VILNIUS – Vilnius' councilors of the ruling Homeland Union-Lithuanian Christian Democrats propose to rename the streets named after Liudas Gira and Russians, and the small garden square named after Petras Cvirka.   

Kamile Seraite, deputy chairwoman of the Historical Remembrance Commission of the City Council of Vilnius, said at a press conference on Tuesday that the commission will discuss these proposals in the near future, without waiting for the parliament to pass the so-called "desovietization" law.

The renaming of the streets "would leave less room for Russian soft power and propaganda on historical issues," the conservative councilor said.  

"In our opinion, the most problematic places that commemorate the memory of people who contributed to the occupation of Lithuania and their contributions to that regime are Liudo Giros Street and Petro Cvirkos Skveras, from which the monument has been removed but the name has not been changed, and Rusu Street, which is just a name imposed by the occupiers and has nothing to do with our city's 700 years of history," she said. 

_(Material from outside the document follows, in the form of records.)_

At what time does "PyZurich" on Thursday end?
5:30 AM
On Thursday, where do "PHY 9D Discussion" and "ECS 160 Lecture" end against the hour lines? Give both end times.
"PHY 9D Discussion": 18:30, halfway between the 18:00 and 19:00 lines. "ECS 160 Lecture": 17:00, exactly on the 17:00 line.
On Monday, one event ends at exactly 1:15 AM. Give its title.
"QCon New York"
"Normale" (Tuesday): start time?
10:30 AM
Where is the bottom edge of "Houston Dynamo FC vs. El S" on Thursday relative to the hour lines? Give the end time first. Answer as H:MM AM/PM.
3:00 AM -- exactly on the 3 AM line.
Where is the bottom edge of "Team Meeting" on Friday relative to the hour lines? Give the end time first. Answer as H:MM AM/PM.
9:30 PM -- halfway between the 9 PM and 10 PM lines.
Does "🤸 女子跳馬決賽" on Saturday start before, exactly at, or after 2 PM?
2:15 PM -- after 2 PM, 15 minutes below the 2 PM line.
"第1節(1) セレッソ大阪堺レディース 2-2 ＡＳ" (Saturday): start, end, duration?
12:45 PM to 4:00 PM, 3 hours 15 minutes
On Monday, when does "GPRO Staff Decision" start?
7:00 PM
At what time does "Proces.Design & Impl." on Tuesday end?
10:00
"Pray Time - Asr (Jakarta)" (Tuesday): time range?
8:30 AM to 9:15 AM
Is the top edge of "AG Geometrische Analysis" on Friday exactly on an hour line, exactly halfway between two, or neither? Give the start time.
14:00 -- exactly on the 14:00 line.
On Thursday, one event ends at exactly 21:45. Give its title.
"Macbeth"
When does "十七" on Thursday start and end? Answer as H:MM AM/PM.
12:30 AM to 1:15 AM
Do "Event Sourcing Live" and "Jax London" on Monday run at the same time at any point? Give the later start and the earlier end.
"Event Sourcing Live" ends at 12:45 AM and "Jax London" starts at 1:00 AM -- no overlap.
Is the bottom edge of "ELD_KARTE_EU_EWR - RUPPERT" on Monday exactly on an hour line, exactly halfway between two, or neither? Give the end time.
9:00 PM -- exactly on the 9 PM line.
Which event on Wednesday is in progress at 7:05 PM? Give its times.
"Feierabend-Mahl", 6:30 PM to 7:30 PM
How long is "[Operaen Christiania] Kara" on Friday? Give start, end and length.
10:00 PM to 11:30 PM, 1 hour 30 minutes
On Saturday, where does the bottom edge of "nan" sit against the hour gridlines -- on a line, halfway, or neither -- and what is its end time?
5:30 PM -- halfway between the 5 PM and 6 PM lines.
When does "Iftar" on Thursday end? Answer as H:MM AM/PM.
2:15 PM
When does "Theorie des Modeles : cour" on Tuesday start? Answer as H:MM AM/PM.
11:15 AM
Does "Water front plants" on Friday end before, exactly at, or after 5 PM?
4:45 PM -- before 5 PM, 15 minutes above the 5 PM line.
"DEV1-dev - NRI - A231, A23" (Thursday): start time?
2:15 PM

According to Seraite, it will also be proposed that the municipality refuses to continue to use its budget funds to support the Venclova house-museum, which "suppresses historical facts and fails to meet the expectations of both Vilnius residents and visitors".

The municipal Culture Committee proposes either to reform the museum or to close it down, she said.

Seraite noted that the municipality is waiting for the United Nations Human Rights Committee to lift interim measures on the statues of Soviet World War Two soldiers at Vilnius' Antakalnis Cemetery so that they can be removed and transferred to the National Museum of Lithuania.

Conservative MP Paule Kuzmickiene, who is drafting the desovietization bill, said that its aim will be not only to ban symbols of authoritarian and totalitarian regimes in public spaces, but also to set out a clear mechanism for identifying such symbols. 

"Under the law, a commission of experts would play a key role in deciding on street names and other matters," said Kuzmickiene, who chairs the parliamentary Commission for the Cause of Freedom and the National Historical Memory. 

"The commission would submit its findings to the municipality, which would help it decide whether the sign should remain in the public space or not, or perhaps it could be changed," she added.  

The MP said she will seek that the parliament adopt the law by the end of this year.